Комендант оказался приветливым, болтливым, краснорожим толстяком с заплывшими глазками, на редкость малого роста; на его крупной лысой голове с трудом держался голубой беретик, он то и дело соскальзывал и повисал на крохотном ухе; необычно длинный, узкий, безгубый рот коменданта был уставлен множеством мелких зубов; стоило коменданту заговорить, как они начинали шататься во все стороны и, казалось, приходили в беспорядочное движение.
— О! — воскликнул он, взяв в руки письмо. — От генерала Жаккара! Какая честь для меня, какая великая честь! Что? Что? Картье? Да разве он еще не подох? — Комендант повернулся к своему помощнику. — Жубер, милый человек, разве Картье не подох?

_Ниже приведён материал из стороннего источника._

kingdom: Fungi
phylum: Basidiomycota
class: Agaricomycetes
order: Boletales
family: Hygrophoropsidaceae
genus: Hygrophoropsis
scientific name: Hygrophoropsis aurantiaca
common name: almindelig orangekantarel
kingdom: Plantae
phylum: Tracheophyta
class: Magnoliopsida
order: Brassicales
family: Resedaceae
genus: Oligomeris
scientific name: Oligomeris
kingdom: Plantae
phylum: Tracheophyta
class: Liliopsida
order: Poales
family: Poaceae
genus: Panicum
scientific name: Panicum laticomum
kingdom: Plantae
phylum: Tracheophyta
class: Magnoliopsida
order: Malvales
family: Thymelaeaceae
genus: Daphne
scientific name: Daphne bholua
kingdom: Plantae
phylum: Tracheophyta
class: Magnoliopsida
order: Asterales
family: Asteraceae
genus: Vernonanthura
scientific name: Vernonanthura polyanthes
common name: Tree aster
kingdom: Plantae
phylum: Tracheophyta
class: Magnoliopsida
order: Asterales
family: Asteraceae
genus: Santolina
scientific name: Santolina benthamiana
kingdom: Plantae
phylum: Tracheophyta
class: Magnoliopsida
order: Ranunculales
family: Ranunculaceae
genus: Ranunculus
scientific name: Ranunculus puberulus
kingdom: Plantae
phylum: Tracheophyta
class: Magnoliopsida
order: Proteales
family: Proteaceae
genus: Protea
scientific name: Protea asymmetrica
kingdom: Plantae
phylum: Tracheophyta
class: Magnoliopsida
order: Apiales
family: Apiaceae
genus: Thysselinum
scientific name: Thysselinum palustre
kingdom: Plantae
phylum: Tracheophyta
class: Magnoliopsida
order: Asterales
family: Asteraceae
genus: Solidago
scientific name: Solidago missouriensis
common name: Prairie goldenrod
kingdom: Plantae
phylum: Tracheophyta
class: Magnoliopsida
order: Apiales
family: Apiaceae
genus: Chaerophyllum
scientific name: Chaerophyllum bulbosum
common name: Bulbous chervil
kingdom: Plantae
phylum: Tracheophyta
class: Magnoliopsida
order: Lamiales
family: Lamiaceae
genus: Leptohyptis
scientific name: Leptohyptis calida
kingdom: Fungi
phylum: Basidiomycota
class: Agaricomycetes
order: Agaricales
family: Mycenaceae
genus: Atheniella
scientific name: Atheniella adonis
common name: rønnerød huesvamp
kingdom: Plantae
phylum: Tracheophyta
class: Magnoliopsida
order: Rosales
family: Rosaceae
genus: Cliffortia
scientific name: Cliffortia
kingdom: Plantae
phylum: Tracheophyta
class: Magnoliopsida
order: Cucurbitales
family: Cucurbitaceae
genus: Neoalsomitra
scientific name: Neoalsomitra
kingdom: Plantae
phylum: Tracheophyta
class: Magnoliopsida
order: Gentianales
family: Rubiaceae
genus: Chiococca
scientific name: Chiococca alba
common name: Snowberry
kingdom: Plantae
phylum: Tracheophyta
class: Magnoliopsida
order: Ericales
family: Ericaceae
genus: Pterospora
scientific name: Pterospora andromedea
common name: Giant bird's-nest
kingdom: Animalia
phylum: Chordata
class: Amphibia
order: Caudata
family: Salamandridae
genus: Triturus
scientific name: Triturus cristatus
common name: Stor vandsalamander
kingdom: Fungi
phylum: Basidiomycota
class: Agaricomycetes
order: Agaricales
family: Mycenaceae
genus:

— В бункере с прошлой недели.
— То-то его наглая физиономия давно не попадалась мне на глаза! А я-то думал, что подох. А вам он зачем, приятели? — обратился он к Стампу и его спутникам. — Генералу — зачем?
— Государственное дело, — таинственно произнес Стамп.
— А-а! — уважительно протянул комендант и ребром ладони резанул себя по горлу. — Это самое? Давно бы так! Это же сущий дьявол, он мне тут всех мусульман с толку сбил, никакого с ними сладу нет! Уж чего мы с ним только ни делали: и босым по битому стеклу гоняли, и по три дня пить-есть не давали, и на полуденном солнце прижаривали, да еще в кандалах и наручниках, — а ему хоть бы что! Чуть отойдет — и опять за свое! Поверите ли, целые митинги в бараках устраивает, а заключенные, ясное дело, уши развешивают… Верно я говорю, Жубер, милый человек?